British based Biotechnology company

British Biotech was a British-based biotechnology company founded as British Biotechnology Limited in 1986 by former G D Searle managers Keith McCullagh and Brian Richards.
It was the first British biotech company to be publicly listed when it was floated on 1 July 1992.

==Controversy==
In 1996, despite having no compounds on or near the market, the company was temporarily valued at nearly $2.5 billion, largely on the basis of its two main development drugs: marimastat (a novel matrix metalloprotease inhibitor for cancer treatment) and lexipafant (Zacutex, for pancreatitis). Batimastat (codename BB94) progressed as far as stage 3 in its clinical trial, although not orally bioavailable, there are other methods of administration, including transdermal.

In February 1998, Dr Andrew Millar was dismissed as Head of Clinical Research and went on to make allegations that "the Board were running a business plan consistent only with extreme and unfounded optimism". These events were the subject of an inquiry by the House of Commons Select Committee on Science and Technology in August 1998 which absolved Dr Millar of any responsibility for the company's problems.

Subsequent investigations by the Securities and Exchange Commission, Food and Drug Administration, London Stock Exchange and the European Medicines Evaluation Agency found that British Biotech had wilfully misled the public about the progress of marimastat and that unblinding data before the end of clinical trials does not necessarily invalidate the results. Marimastat underwent Phase III trials in collaboration with Schering-Plough Corporation.
Further development of Zacutex was abandoned due to poor clinical trial results.
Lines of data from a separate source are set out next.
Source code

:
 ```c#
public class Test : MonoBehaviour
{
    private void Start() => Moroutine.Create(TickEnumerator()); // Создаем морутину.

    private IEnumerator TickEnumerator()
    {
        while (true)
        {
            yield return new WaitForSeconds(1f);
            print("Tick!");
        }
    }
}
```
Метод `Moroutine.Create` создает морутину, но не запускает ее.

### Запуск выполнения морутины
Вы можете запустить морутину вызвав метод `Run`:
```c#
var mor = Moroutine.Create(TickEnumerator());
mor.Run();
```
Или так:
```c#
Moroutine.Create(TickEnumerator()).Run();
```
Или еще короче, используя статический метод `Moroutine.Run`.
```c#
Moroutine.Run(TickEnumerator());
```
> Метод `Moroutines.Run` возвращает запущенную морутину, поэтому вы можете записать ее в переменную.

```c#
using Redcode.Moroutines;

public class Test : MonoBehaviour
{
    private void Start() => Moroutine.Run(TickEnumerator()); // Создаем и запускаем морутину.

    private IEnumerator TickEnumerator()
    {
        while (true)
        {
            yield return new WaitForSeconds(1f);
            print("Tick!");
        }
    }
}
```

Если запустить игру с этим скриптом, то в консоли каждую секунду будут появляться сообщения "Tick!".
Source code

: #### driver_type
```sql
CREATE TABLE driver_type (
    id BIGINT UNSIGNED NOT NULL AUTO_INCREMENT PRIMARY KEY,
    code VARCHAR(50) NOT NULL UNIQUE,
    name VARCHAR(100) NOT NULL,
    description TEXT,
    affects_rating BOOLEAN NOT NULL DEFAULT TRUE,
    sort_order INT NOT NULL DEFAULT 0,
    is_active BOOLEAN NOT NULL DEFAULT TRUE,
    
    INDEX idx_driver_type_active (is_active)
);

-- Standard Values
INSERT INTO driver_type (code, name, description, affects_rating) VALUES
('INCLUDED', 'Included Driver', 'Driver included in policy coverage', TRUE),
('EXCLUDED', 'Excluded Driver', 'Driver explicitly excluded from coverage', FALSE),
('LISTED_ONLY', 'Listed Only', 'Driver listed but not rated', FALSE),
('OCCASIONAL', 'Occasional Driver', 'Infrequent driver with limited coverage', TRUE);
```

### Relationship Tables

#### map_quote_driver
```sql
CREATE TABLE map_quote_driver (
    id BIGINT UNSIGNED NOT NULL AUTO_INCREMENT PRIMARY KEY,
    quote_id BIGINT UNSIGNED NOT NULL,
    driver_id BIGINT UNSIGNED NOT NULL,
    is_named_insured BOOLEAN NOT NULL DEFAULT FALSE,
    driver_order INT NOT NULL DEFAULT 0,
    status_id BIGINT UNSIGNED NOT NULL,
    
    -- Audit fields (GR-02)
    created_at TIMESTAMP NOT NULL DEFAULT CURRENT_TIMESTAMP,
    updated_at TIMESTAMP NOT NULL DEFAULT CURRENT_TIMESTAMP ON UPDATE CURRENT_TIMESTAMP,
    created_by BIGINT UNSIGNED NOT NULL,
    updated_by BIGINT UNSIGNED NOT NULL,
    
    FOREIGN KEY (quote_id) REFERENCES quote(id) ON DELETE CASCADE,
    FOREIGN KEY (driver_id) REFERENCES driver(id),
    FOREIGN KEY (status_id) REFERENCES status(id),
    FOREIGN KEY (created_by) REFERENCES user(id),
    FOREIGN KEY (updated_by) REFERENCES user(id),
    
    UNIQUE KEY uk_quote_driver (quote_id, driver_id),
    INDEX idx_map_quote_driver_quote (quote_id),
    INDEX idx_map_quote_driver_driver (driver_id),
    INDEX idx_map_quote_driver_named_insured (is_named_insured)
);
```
The corporate politics behind the downfall of British Biotech was later recorded for a BBC2 Series Blood on the Carpet.

== Disappearance ==
In 2003, British Biotech merged with RiboTargets and then into Vernalis Group. The British Biotech company name disappeared after this merger and remaining staff integrated into the new Vernalis plc organisation in Winnersh, Berkshire.